Jan. '10 * Started fostering for Downtown Dog Rescue *
* http://www.downtowndogrescue.org/ *
OT- http://www.dogforums.com/2-general-dog-forum/69177-i-m-foster-mom.html

Rose/Cassie * Adopted *


----------



## BrittanyG (May 27, 2009)

March '10 * Bubbles * Adopted *
No OT, I was too busy washing my pillows.









Only one crappy pic, I couldn't figure out how to work hubby's Droid.


----------



## BrittanyG (May 27, 2009)

March '10 * Coco * Pulled from hoarding situation w/20+ dogs * Adopted*
OT- http://www.dogforums.com/2-general-dog-forum/73286-my-new-foster-fat.html


----------



## BrittanyG (May 27, 2009)

March '10 * Kiri * Pulled from shelter with my offer of fostering * 
OT- http://www.dogforums.com/2-general-dog-forum/73837-puggers-normal.html


----------



## digits mama (Jun 13, 2007)

Very good idea Brittany! I love seeing success stories of dogs lives being turned around and on their way to a forever home!


----------



## BrittanyG (May 27, 2009)

Thanks Digi


----------



## BrittanyG (May 27, 2009)

Kiri had to be placed with a different foster family. She became so attached to my hubby, she started attacking Peanut (Chi). She wasn't kidding, either. It only escalated, despite our best efforts. But you have to look out for YOUR dogs first, right? I feel so terrible.


----------



## BrittanyG (May 27, 2009)

May '10 *Lady Vox and Badger* Fostering for shelter until 8 weeks (5 weeks old) *Adopted*

OT- http://www.dogforums.com/8-dog-pictures-forum/75692-5-week-fosters-cuteness.html


----------



## digits mama (Jun 13, 2007)

Its understandable about having to find Kiri a new foster. You did what is best..i would do the same thing really..

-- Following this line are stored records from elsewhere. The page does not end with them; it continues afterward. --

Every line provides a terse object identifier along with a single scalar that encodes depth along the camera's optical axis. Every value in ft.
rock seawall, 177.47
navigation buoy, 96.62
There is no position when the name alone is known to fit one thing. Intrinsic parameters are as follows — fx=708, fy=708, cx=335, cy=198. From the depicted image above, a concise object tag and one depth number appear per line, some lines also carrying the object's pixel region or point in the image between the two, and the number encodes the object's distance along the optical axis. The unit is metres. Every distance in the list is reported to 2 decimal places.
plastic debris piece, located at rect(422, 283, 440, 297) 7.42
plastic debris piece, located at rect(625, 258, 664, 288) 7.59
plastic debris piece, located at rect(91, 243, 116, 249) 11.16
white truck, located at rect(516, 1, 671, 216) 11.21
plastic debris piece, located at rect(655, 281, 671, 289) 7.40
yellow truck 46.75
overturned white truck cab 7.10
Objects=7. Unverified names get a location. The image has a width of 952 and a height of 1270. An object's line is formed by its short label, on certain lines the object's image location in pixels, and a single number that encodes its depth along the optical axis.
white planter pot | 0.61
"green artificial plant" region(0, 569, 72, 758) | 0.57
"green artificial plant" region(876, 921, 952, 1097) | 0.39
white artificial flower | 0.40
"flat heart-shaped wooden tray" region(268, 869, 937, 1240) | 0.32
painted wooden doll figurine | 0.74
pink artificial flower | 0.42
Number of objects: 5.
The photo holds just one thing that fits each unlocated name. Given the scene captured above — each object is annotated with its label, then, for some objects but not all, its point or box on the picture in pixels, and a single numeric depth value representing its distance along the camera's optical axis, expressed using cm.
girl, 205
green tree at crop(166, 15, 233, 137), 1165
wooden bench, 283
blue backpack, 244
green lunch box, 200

Cute babies you are taking care of.. Fun stuff!


----------



## BrittanyG (May 27, 2009)

May '10 *Fosterless*

Coco found a home with a volunteer and her family, they are absolutely in love with her.

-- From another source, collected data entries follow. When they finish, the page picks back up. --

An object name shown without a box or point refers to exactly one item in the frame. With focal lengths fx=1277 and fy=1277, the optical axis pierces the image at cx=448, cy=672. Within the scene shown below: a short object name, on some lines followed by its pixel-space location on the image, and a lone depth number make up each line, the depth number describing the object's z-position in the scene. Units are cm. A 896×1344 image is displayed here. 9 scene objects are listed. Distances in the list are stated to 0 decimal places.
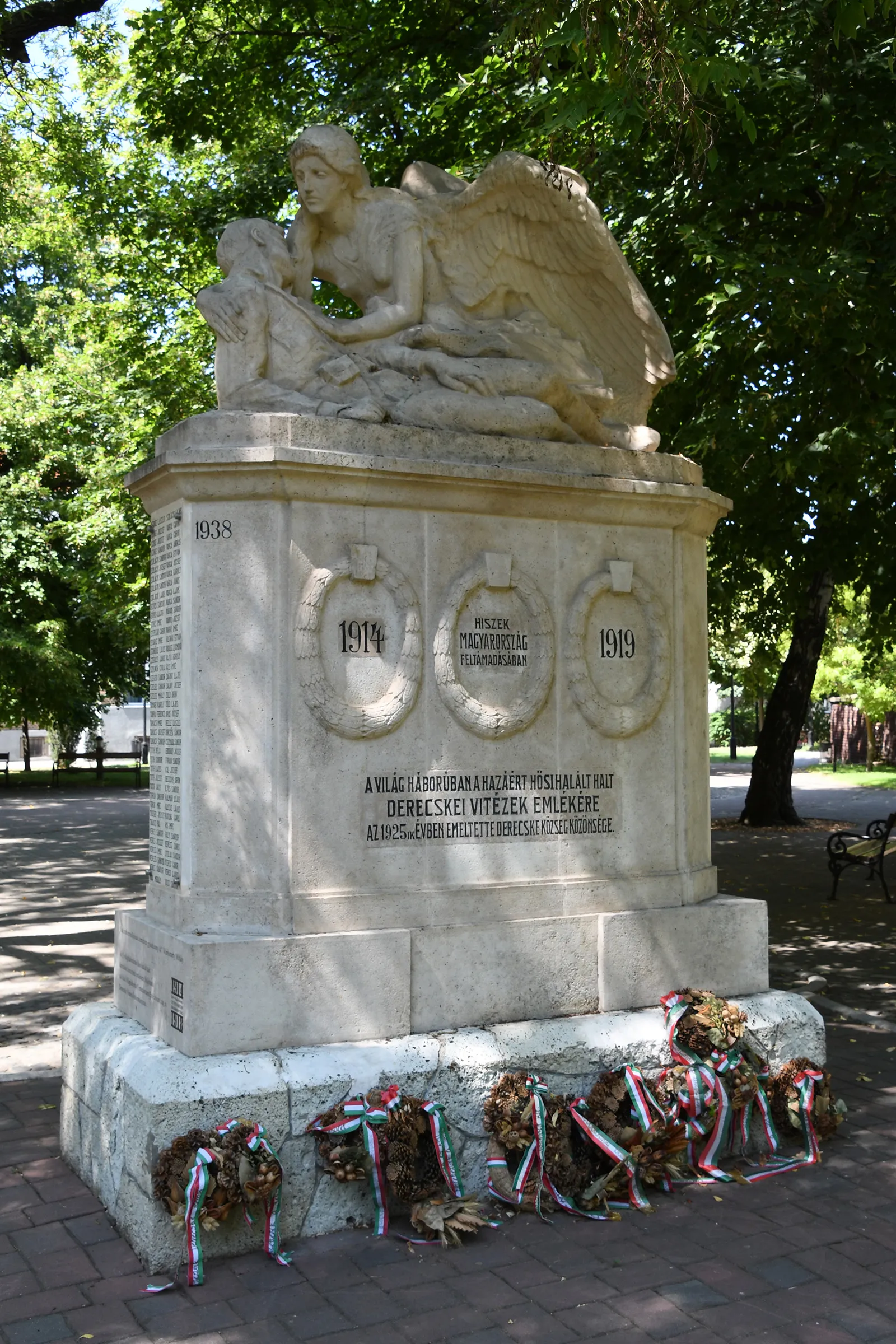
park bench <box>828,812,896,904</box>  1300
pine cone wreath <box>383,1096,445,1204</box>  463
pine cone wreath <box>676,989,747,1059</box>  534
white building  5025
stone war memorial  489
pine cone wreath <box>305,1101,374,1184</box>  457
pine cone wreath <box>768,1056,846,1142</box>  547
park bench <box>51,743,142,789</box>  3462
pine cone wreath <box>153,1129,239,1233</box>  427
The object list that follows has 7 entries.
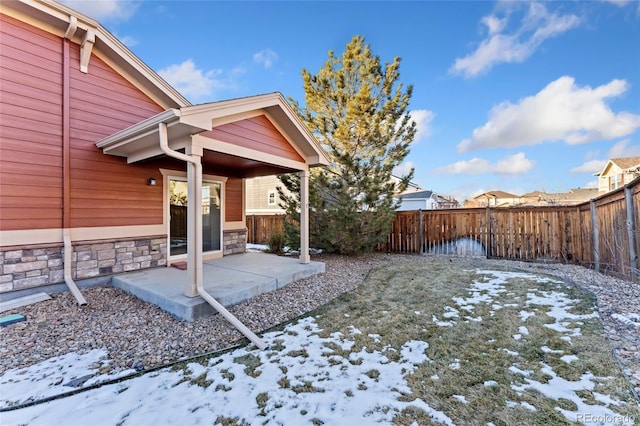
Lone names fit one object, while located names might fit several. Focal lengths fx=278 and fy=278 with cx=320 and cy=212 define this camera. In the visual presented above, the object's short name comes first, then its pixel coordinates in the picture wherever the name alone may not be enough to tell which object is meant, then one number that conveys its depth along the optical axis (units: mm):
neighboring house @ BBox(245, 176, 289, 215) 19359
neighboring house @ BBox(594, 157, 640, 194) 18805
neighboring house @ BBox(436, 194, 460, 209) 27494
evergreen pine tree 8125
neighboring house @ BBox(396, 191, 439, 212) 21734
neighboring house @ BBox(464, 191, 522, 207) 34853
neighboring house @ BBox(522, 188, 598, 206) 26455
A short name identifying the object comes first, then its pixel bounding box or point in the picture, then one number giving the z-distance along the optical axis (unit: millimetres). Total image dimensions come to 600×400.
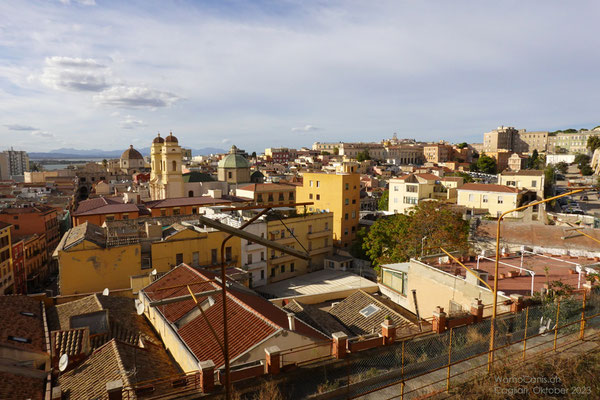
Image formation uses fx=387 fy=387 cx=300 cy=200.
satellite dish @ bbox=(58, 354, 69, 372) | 11656
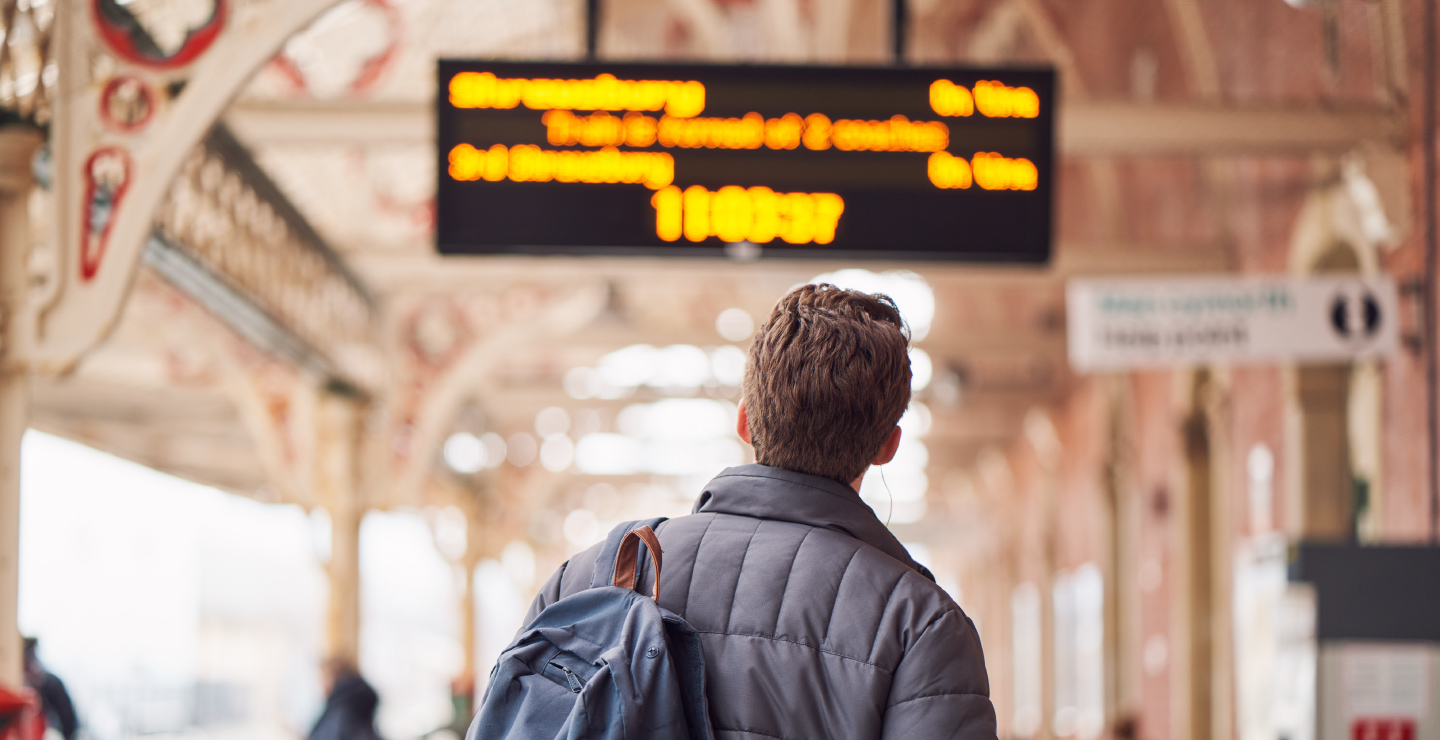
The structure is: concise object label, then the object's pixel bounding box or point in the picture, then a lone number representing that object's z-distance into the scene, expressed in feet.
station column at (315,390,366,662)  38.68
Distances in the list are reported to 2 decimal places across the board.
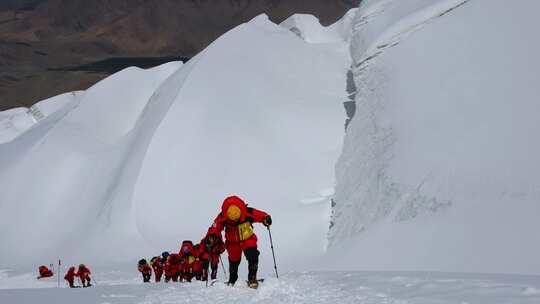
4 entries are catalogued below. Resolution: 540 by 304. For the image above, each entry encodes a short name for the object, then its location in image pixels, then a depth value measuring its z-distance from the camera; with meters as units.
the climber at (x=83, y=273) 19.19
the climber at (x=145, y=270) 18.75
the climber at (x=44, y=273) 24.03
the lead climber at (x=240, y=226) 9.14
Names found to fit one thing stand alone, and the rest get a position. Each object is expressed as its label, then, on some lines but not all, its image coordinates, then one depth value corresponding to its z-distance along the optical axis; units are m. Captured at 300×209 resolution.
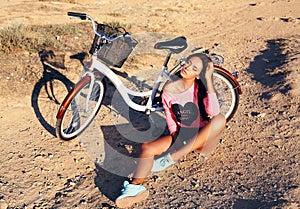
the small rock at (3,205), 3.49
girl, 3.65
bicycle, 3.85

Puppies were returned to the shelter, and promptly adopted.


----------



## BrittanyG (May 27, 2009)

June '10 * Scooby * ADOPTED *










Moments after this pic was taken, he saw Peanut licking his Kong and tried to kill her. /facepalm


----------



## BrittanyG (May 27, 2009)

Jun '10 *Eclipse*
OT- http://www.dogforums.com/2-general-dog-forum/78610-i-m-joining-pap.html

I will be trading him for a more outgoing dog. My home is too busy for this poor lil guy.


----------



## BrittanyG (May 27, 2009)

August '10 *Ellie*
Adopted by a couple from Sacramento.










August '10 *Mira*

Adopted by a couple who also took her sister to foster.


----------



## BrittanyG (May 27, 2009)

Sept '10 * Ace*


----------



## lexilu (Jun 26, 2008)

Ace is a real handsome guy. I really give you lots of kudo's for fostering, and appreciate these updates. I have a silly question. I assume that is your daughter in the photo's. As an adult I'd be a failure and would want to keep em all. I can't imagine a child dealing with it. Do you have issues with that?


----------



## BrittanyG (May 27, 2009)

Thanks Lexi. No question is silly, hehe. I actually get asked that all the time, and honestly, we had issues through the first three. Now it's old hat to them. I explained it, telling them that every time one gets adopted, that means we can help a different dog. I think kids like the concept of new and different, so it works.


----------



## BrittanyG (May 27, 2009)

October '10 *Dede* ADOPTED

Jessie *Fought with my dog, so had to get a different foster*









Shelby *4 years old, hit by a car*


----------



## BrittanyG (May 27, 2009)

November '10 *Chiquita* I am in love with this girl, I want to keep her.


----------